Dans vos discussions avec les Russes, n'avez-vous pas eu le sentiment qu'ils veulent surtout que l'on ne touche pas à leur glacis, la Biélorussie, l'Ukraine et la Géorgie ? Quelles sont les perspectives de collaboration avec la Russie sur la défense antimissile ? Les Etats-Unis paraissent réellement souhaiter les associer à leurs projets et établir un partenariat dans ce domaine.
Bruno Racine. - En réponse à votre question, je vais évoquer le déplacement de l'ensemble des membres du groupe de travail à Moscou, car il illustre à mon avis très bien une certaine ambiguïté de la position de la Russie. Sur le plan du protocole, les Russes ont réservé à Mme Albright un accueil minimal. J'interprète ce fait comme la volonté des Russes de garder une certaine distance vis-à-vis de l'exercice en cours à l'OTAN. D'autant que nous avons entendu l'énumération traditionnelle, par les autorités officielles, des récriminations à l'encontre des Occidentaux et de tout ce qu'ils ont fait de critiquable à leurs yeux depuis le Kosovo. Leur discours était très négatif sur la décennie écoulée, alors même que le résultat des élections ukrainiennes était connu, avec les conséquences que l'on sait. Il faut dire que nous sommes arrivés au lendemain de la publication d'un document disant que la principale menace venait de l'élargissement de l'OTAN.

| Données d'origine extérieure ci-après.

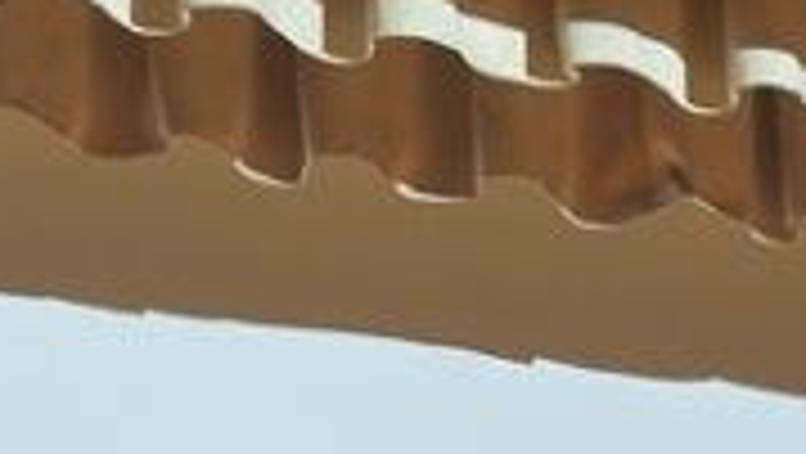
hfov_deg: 7.2
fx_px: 6395
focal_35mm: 299
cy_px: 946
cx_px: 261
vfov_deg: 4.0
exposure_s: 1/30
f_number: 5.6
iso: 800
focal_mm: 50
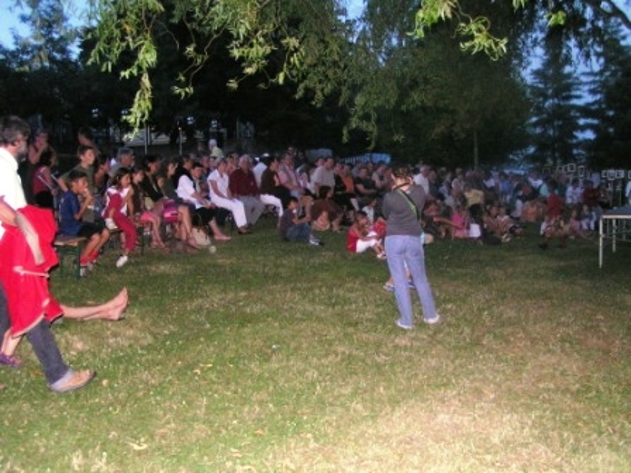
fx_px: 693
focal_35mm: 38
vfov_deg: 37.7
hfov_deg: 49.0
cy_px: 236
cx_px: 316
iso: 200
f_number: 2.8
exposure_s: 1/40
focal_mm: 5.8
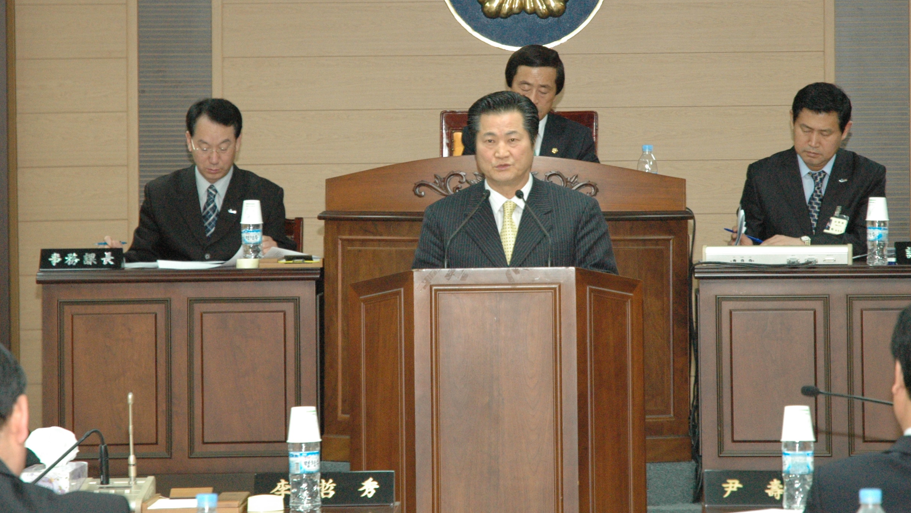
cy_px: 159
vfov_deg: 8.8
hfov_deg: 15.6
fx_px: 3333
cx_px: 525
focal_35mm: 138
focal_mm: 70
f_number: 4.5
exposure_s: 1/60
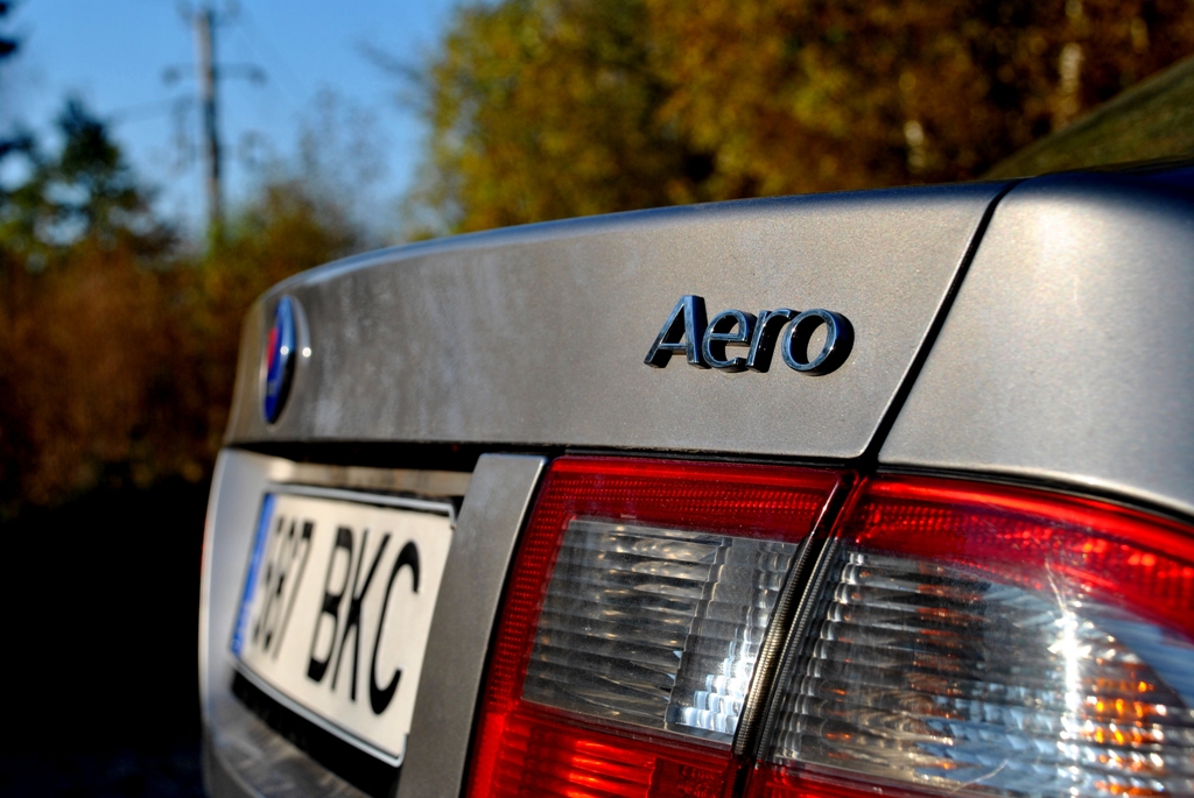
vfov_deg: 19.0
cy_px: 399
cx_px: 597
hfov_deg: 28.0
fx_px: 2390
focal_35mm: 72
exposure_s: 1/250
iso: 100
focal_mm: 48
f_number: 8
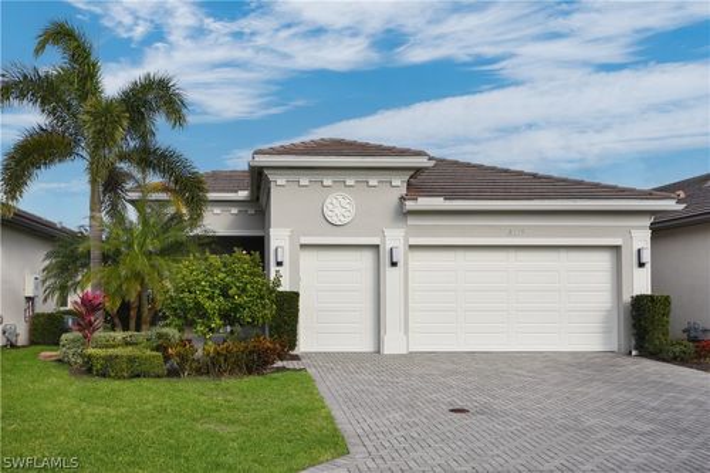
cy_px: 236
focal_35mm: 30
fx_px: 591
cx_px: 355
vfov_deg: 43.6
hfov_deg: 61.9
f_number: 8
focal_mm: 20
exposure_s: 1/250
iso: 100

D'un autre côté, nous avons eu le sentiment que les Russes étaient tout à fait ouverts à une collaboration réelle sur les menaces communes. En particulier sur l'Iran, où ils envisageaient même de réfléchir à ce que l'on devrait faire si les négociations échouent. Le discours des universitaires russes en particulier, même s'ils sont peu représentatifs de la société, a été particulièrement ouvert. Il est clair pour eux que la menace n'est pas l'OTAN, mais vient plutôt de la Chine et des pays de leur flanc sud. C'est donc un tableau très contrasté. Il y a une réelle bonne volonté, mais il y a encore beaucoup à faire. L'idée de faire du conseil OTAN-Russie un vrai outil a sûrement de l'avenir et permettra de faire avancer les choses. S'agissant de la défense antimissile, les dirigeants américains sont sincères quand ils tendent la main aux Russes. Leur engagement en faveur d'un « reset », d'une reconstruction de leur relation avec les Russes et l'offre qu'ils leur font de travailler ensemble n'est pas qu'une figure de rhétorique.